Vietnam and Japan are poised to elevate their diplomatic ties to the highest level, a move analysts say highlights the two countries’ growing concern over China’s assertive behavior in the region.
Japanese Prime Minister Fumio Kishida is expected to agree to upgrade the relationship to a comprehensive strategic partnership during talks with Vietnamese President Vo Van Thuong, Japanese newspaper Yomiuri Shimbun reported.
Thuong is scheduled to visit Japan early next month, according to the newspaper, citing Japanese government sources.
Hanoi has not announced Thuong's visit to Japan.
This year marks the 50th anniversary of diplomatic relations between Vietnam and Japan.
Earlier this month, Japanese and Vietnamese foreign ministers agreed to work together to bring the bilateral relations “to new heights,” according to Kyodo News.
In September, Vietnamese National Assembly Chairman Vuong Dinh Hue said Vietnam supported the upgrade of the two countries’ relationship to a new level, according to the official Hanoi Times.
The Vietnamese Foreign Ministry and the Japanese Embassy in Hanoi did not respond to requests for comments from VOA Vietnamese.
The expected upgrade of the bilateral ties between Vietnam and Japan follows Hanoi’s move to strengthen its relations with Washington.

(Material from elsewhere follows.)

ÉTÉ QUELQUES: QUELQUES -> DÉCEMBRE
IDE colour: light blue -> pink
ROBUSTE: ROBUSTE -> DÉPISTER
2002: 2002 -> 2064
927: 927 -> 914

Vietnam elevated its ties with the United States to a comprehensive strategic partnership during U.S. President Joe Biden’s visit to Hanoi in early September, placing Washington on par with Beijing in its diplomatic engagement.
“Japan and Vietnam have sympathies due to the similar territorial issue with China,” Bich Tran, an adjunct fellow at the Washington-based Center for Strategic and International Studies., told VOA Vietnamese in an Oct. 25 email.
Japan has a long-running dispute with China over the Senkaku Islands, or the Diaoyu Islands, as Beijing calls them, in the East China Sea, while Vietnam has become increasingly wary of Beijing’s expanding military activities and territorial claims in the South China Sea, which Hanoi calls the East Sea.
Vietnam and Japan stepped up their military cooperation in September 2021 amid worries about China’s growing military influence when Japan signed an agreement to transfer defense equipment and technology to Vietnam that allows the Tokyo government to export equipment and technology produced by Japan to the Southeast Asian nation.
“Both Vietnam and Japan want to address conflicts in the seas with China based on international laws and through peaceful resolutions,” said Ha Hoang Hop, associate senior fellow at the Singapore-based ISEAS-Yusof Ishak Institute.
“For that, Vietnam supports the free and open Indo-Pacific framework that had led to the two countries’ bonding and supporting each other in the elements related to security,” Hop said in a telephone interview with VOA Vietnamese on Oct. 25.
Analysts say Vietnam is seeking a balance between the powers through diversifying its bilateral relations with many countries for its security and national interests.
“Vietnam, the U.S. and its allies are becoming more compatible,” said Hop, referring to the countries’ shared goals of promoting security and cooperating to realize the open and free region.
“The upgrade of its relationship with Japan at this time would contribute to reducing the prominence of the Vietnam-U.S. comprehensive strategic partnership while showing Hanoi’s policy of diversifying diplomatic relations,” Bich said, referring to Vietnam’s efforts to avoid China’s anger over becoming closer to the U.S.
Following Biden’s Vietnam visit last month, China’s state-run Global Times newspaper said “Washington attempted to induce Vietnam to play a greater role in the U.S.’s Indo-Pacific containment circle against China.”
“Vietnam has never had an intention to get closer to the U.S. and other Western countries to contain China,” said Hop. “They want to see China going with the rules.”
Biden, when speaking in Hanoi last month, said he isn’t trying “to contain China” and that the boosted relationship between the U.S. and Vietnam is “about having a stable base” in the Indo-Pacific region.
In 2014, Vietnam and Japan set up an extensive strategic partnership.
Bilateral trade between the two countries reached nearly $50 billion in 2022, making Japan the fourth-largest trading partner for Vietnam.